A specialty pharmacy based in Florida is dealing with a class-action lawsuit concerning an October 2021 cyberattack that resulted in the stealing of the personally identifiable information (PII) and protected health information (PHI) of around 350,000 patients.
BioPlus Specialty Pharmacy Services located in Altamonte Springs, FL stated a hacker got access to its network from October 25, 2021 to November 11, 2021, and in that time period viewed records that contain sensitive patient data. A computer forensics agency investigated the incident and affirmed the access of patient information. Because it can’t be determined how many individuals were affected, the healthcare provider decided to send breach notification letters to all 350,000 individuals on or around December 10, 2021, which is one month after the discovery of the data breach.
Data possibly compromised in the attack included names, dates of birth, contact details, Social Security numbers, medical record numbers, health insurance and claims data diagnoses, and prescription details. Affected people were provided a free 12-month subscription to credit monitoring services.
In late December, BioPlus patient Bonnie Gilbert along with her attorneys submitted a lawsuit in the U.S. District Court of the Middle District of Florida stating that BioPlus had violated the Health Insurance Portability and Accountability Act (HIPAA) by not being able to secure the confidentiality, integrity, and availability of its patients’ PHI.
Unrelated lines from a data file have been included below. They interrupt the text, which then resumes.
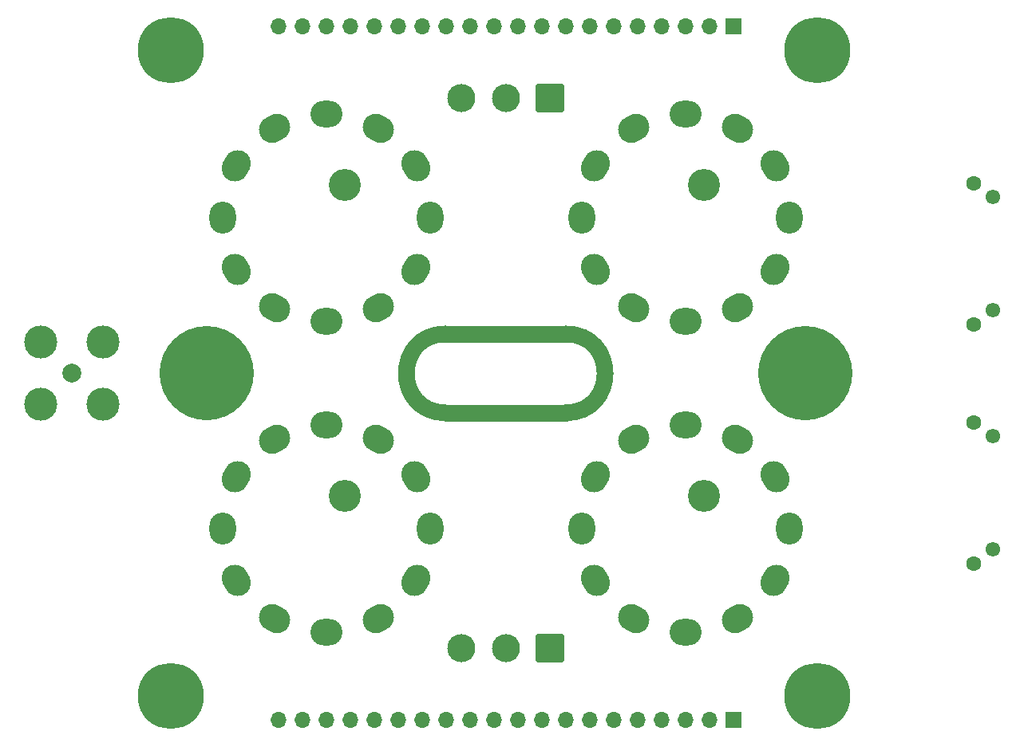
<source format=gbr>
G04 #@! TF.GenerationSoftware,KiCad,Pcbnew,8.0.7*
G04 #@! TF.CreationDate,2025-12-06T16:12:50-05:00*
G04 #@! TF.ProjectId,TPL-GridSwitch,54504c2d-4772-4696-9453-77697463682e,rev?*
G04 #@! TF.SameCoordinates,Original*
G04 #@! TF.FileFunction,Soldermask,Bot*
G04 #@! TF.FilePolarity,Negative*
%FSLAX46Y46*%
G04 Gerber Fmt 4.6, Leading zero omitted, Abs format (unit mm)*
G04 Created by KiCad (PCBNEW 8.0.7) date 2025-12-06 16:12:50*
%MOMM*%
%LPD*%
G01*
G04 APERTURE LIST*
G04 Aperture macros list*
%AMRoundRect*
0 Rectangle with rounded corners*
0 $1 Rounding radius*
0 $2 $3 $4 $5 $6 $7 $8 $9 X,Y pos of 4 corners*
0 Add a 4 corners polygon primitive as box body*
4,1,4,$2,$3,$4,$5,$6,$7,$8,$9,$2,$3,0*
0 Add four circle primitives for the rounded corners*
1,1,$1+$1,$2,$3*
1,1,$1+$1,$4,$5*
1,1,$1+$1,$6,$7*
1,1,$1+$1,$8,$9*
0 Add four rect primitives between the rounded corners*
20,1,$1+$1,$2,$3,$4,$5,0*
20,1,$1+$1,$4,$5,$6,$7,0*
20,1,$1+$1,$6,$7,$8,$9,0*
20,1,$1+$1,$8,$9,$2,$3,0*%
%AMHorizOval*
0 Thick line with rounded ends*
0 $1 width*
0 $2 $3 position (X,Y) of the first rounded end (center of the circle)*
0 $4 $5 position (X,Y) of the second rounded end (center of the circle)*
0 Add line between two ends*
20,1,$1,$2,$3,$4,$5,0*
0 Add two circle primitives to create the rounded ends*
1,1,$1,$2,$3*
1,1,$1,$4,$5*%
G04 Aperture macros list end*
%ADD10C,1.778000*%
%ADD11C,10.000000*%
%ADD12C,1.550000*%
%ADD13C,1.600000*%
%ADD14C,7.000000*%
%ADD15O,3.400000X2.800000*%
%ADD16HorizOval,2.800000X0.259808X-0.150000X-0.259808X0.150000X0*%
%ADD17HorizOval,2.800000X0.150000X-0.259808X-0.150000X0.259808X0*%
%ADD18O,2.800000X3.400000*%
%ADD19HorizOval,2.800000X-0.150000X-0.259808X0.150000X0.259808X0*%
%ADD20HorizOval,2.800000X-0.259808X-0.150000X0.259808X0.150000X0*%
%ADD21HorizOval,2.800000X-0.259808X0.150000X0.259808X-0.150000X0*%
%ADD22HorizOval,2.800000X-0.150000X0.259808X0.150000X-0.259808X0*%
%ADD23HorizOval,2.800000X0.150000X0.259808X-0.150000X-0.259808X0*%
%ADD24HorizOval,2.800000X0.259808X0.150000X-0.259808X-0.150000X0*%
%ADD25C,3.400000*%
%ADD26C,2.000000*%
%ADD27C,3.500000*%
%ADD28RoundRect,0.102000X-1.387500X1.387500X-1.387500X-1.387500X1.387500X-1.387500X1.387500X1.387500X0*%
%ADD29C,2.979000*%
%ADD30R,1.700000X1.700000*%
%ADD31O,1.700000X1.700000*%
G04 APERTURE END LIST*
D10*
X6350000Y4191000D02*
X-6350000Y4191000D01*
X-6350000Y-4191000D02*
G75*
G02*
X-6350000Y4191000I0J4191000D01*
G01*
X6350000Y4191000D02*
G75*
G02*
X6350000Y-4191000I0J-4191000D01*
G01*
X-6350000Y-4191000D02*
X6350000Y-4191000D01*
D11*
X-31750000Y0D03*
D12*
X51650000Y6700000D03*
X51650000Y18700000D03*
D13*
X49650000Y5225000D03*
X49650000Y20175000D03*
D14*
X33020000Y-34290000D03*
X-35560000Y-34290000D03*
D15*
X-19050000Y-5510000D03*
D16*
X-13550000Y-6983721D03*
D17*
X-9523721Y-11010000D03*
D18*
X-8050000Y-16510000D03*
D19*
X-9523721Y-22010000D03*
D20*
X-13550000Y-26036279D03*
D15*
X-19050000Y-27510000D03*
D21*
X-24550000Y-26036279D03*
D22*
X-28576279Y-22010000D03*
D18*
X-30050000Y-16510000D03*
D23*
X-28576279Y-11010000D03*
D24*
X-24550000Y-6983721D03*
D25*
X-17049750Y-13045465D03*
D12*
X51650000Y-18700000D03*
X51650000Y-6700000D03*
D13*
X49650000Y-20175000D03*
X49650000Y-5225000D03*
D15*
X19050000Y-5510000D03*
D16*
X24550000Y-6983721D03*
D17*
X28576279Y-11010000D03*
D18*
X30050000Y-16510000D03*
D19*
X28576279Y-22010000D03*
D20*
X24550000Y-26036279D03*
D15*
X19050000Y-27510000D03*
D21*
X13550000Y-26036279D03*
D22*
X9523721Y-22010000D03*
D18*
X8050000Y-16510000D03*
D23*
X9523721Y-11010000D03*
D24*
X13550000Y-6983721D03*
D25*
X21050250Y-13045465D03*
D26*
X-46009878Y0D03*
D27*
X-42709878Y-3300000D03*
X-42709878Y3300000D03*
X-49309878Y-3300000D03*
X-49309878Y3300000D03*
D14*
X-35560000Y34290000D03*
D28*
X4700000Y29210000D03*
D29*
X0Y29210000D03*
X-4700000Y29210000D03*
D15*
X-19050000Y27510000D03*
D16*
X-13550000Y26036279D03*
D17*
X-9523721Y22010000D03*
D18*
X-8050000Y16510000D03*
D19*
X-9523721Y11010000D03*
D20*
X-13550000Y6983721D03*
D15*
X-19050000Y5510000D03*
D21*
X-24550000Y6983721D03*
D22*
X-28576279Y11010000D03*
D18*
X-30050000Y16510000D03*
D23*
X-28576279Y22010000D03*
D24*
X-24550000Y26036279D03*
D25*
X-17049750Y19974535D03*
D11*
X31750000Y0D03*
D15*
X19050000Y27510000D03*
D16*
X24550000Y26036279D03*
D17*
X28576279Y22010000D03*
D18*
X30050000Y16510000D03*
D19*
X28576279Y11010000D03*
D20*
X24550000Y6983721D03*
D15*
X19050000Y5510000D03*
D21*
X13550000Y6983721D03*
D22*
X9523721Y11010000D03*
D18*
X8050000Y16510000D03*
D23*
X9523721Y22010000D03*
D24*
X13550000Y26036279D03*
D25*
X21050250Y19974535D03*
D28*
X4700000Y-29210000D03*
D29*
X0Y-29210000D03*
X-4700000Y-29210000D03*
D14*
X33020000Y34290000D03*
D30*
X24125000Y-36830000D03*
D31*
X21585000Y-36830000D03*
X19045000Y-36830000D03*
X16505000Y-36830000D03*
X13965000Y-36830000D03*
X11425000Y-36830000D03*
X8885000Y-36830000D03*
X6345000Y-36830000D03*
X3805000Y-36830000D03*
X1265000Y-36830000D03*
X-1275000Y-36830000D03*
X-3815000Y-36830000D03*
X-6355000Y-36830000D03*
X-8895000Y-36830000D03*
X-11435000Y-36830000D03*
X-13975000Y-36830000D03*
X-16515000Y-36830000D03*
X-19055000Y-36830000D03*
X-21595000Y-36830000D03*
X-24135000Y-36830000D03*
D30*
X24125000Y36830000D03*
D31*
X21585000Y36830000D03*
X19045000Y36830000D03*
X16505000Y36830000D03*
X13965000Y36830000D03*
X11425000Y36830000D03*
X8885000Y36830000D03*
X6345000Y36830000D03*
X3805000Y36830000D03*
X1265000Y36830000D03*
X-1275000Y36830000D03*
X-3815000Y36830000D03*
X-6355000Y36830000D03*
X-8895000Y36830000D03*
X-11435000Y36830000D03*
X-13975000Y36830000D03*
X-16515000Y36830000D03*
X-19055000Y36830000D03*
X-21595000Y36830000D03*
X-24135000Y36830000D03*
M02*

</source>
The lawsuit claims negligence for failing to sustain acceptable data security procedures, failing to employ industry-standard data security procedures, and failing to practice reasonable care in the employment and oversight of its workers and agents. The lawsuit additionally alleges BioPlus failed to identify the attack and the exfiltration of sensitive information from its system and sent late breach notifications. The lawsuit states that if there was a reasonable amount of care taken and proper data security measures were in place, the attack may have been identified earlier and/or avoided.
The lawsuit states the plaintiff and class members have experienced many actual and imminent injuries because of the data breach, which include the theft of their PII and PHI, breach of privacy, a decrease in their PII and PHI’s economic value, emotional strain, and a substantial present and future threat of identity theft and financial fraudulence, along with incurring costs trying to offset and handle the effects of the security breach.
The lawsuit seeks a jury trial, class action certification, injunctive relief, declaratory relief, and monetary settlement. Morgan & Morgan and Markovits, Stock, & DeMarco LLC represent the plaintiff.